YOUR INSTRUCTIONS: Each line in the entries below that holds the word "functions" belongs in the answer.

DATASET RECORDS:
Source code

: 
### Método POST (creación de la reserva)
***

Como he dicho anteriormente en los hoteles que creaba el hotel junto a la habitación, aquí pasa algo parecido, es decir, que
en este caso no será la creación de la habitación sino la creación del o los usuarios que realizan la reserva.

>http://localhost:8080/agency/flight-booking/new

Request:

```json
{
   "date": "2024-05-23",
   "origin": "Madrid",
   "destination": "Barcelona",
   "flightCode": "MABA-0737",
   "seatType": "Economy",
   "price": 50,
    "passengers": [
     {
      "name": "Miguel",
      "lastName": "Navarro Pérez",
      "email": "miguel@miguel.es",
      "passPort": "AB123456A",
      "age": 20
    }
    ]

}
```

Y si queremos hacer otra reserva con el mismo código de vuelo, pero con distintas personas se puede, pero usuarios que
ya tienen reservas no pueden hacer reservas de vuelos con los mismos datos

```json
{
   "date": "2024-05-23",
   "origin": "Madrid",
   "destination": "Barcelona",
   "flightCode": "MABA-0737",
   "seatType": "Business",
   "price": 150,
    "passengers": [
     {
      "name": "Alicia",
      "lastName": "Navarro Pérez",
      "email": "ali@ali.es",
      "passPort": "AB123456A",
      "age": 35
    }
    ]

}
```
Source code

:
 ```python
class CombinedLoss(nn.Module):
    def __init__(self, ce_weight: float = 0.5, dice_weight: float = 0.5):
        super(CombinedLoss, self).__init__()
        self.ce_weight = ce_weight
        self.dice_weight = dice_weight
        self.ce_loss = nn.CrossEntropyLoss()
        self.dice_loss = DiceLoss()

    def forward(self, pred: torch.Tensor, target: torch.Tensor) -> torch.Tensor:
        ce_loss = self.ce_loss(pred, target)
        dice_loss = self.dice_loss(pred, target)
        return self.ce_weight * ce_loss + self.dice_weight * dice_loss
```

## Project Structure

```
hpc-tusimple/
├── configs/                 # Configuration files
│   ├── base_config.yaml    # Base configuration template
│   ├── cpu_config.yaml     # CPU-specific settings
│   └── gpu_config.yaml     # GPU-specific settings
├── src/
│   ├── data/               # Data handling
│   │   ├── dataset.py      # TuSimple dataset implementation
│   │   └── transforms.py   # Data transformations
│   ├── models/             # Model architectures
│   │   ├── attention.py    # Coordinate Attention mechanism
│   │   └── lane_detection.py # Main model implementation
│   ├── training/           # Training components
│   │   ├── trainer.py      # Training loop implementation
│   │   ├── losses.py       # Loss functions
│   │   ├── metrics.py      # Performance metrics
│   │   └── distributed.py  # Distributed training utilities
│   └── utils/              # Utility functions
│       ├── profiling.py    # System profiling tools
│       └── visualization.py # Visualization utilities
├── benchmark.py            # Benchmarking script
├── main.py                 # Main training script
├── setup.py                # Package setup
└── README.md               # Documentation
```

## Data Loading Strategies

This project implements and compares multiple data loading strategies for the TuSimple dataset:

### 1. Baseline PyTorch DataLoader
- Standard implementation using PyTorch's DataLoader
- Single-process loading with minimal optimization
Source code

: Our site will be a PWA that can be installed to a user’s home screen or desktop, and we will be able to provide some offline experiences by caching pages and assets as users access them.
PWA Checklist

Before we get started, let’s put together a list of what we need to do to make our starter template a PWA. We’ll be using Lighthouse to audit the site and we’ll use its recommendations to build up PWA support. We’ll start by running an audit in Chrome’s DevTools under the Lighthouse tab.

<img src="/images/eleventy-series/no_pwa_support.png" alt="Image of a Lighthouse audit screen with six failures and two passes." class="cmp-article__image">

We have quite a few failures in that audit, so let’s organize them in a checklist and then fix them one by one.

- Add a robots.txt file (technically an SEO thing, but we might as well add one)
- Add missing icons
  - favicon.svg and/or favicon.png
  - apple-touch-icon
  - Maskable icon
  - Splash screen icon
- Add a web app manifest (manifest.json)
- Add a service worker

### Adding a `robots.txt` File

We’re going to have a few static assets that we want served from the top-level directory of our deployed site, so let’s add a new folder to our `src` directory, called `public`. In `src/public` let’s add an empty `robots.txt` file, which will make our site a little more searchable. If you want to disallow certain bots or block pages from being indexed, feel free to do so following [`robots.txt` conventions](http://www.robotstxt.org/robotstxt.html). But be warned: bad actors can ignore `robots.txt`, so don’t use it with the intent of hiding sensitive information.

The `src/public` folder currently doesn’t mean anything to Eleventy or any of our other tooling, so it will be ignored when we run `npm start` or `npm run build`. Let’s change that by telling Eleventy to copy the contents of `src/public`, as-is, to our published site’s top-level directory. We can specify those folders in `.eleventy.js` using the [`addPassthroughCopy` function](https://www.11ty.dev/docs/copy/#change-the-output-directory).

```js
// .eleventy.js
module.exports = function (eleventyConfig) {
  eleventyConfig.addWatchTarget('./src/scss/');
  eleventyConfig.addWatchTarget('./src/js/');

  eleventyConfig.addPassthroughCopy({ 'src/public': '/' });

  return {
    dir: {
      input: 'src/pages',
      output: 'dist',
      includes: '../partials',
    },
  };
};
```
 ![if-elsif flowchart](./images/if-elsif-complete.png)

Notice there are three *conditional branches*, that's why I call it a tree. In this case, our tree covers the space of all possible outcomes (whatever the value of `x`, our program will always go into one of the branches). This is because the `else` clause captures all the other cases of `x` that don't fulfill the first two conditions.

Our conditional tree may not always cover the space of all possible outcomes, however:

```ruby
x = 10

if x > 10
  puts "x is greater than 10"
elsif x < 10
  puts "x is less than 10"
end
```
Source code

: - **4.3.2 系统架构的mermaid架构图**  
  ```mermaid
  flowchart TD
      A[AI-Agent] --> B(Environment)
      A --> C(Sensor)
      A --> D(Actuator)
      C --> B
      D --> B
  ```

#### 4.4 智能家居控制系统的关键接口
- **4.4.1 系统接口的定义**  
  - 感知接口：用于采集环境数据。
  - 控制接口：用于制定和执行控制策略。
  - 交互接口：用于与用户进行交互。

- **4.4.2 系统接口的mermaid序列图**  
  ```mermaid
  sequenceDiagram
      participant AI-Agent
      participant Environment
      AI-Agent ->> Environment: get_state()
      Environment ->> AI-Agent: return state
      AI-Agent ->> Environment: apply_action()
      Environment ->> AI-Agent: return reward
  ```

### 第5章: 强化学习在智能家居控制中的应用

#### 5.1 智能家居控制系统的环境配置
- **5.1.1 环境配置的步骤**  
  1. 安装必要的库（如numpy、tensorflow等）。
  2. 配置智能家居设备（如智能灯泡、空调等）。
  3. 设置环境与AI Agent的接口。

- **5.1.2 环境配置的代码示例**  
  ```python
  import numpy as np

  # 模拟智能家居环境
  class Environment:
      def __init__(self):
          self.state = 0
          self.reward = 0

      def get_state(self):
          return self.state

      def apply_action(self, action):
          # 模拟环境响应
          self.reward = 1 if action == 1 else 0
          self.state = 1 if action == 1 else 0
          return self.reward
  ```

WRITTEN REPLY:
│   │   ├── losses.py       # Loss functions
│   └── utils/              # Utility functions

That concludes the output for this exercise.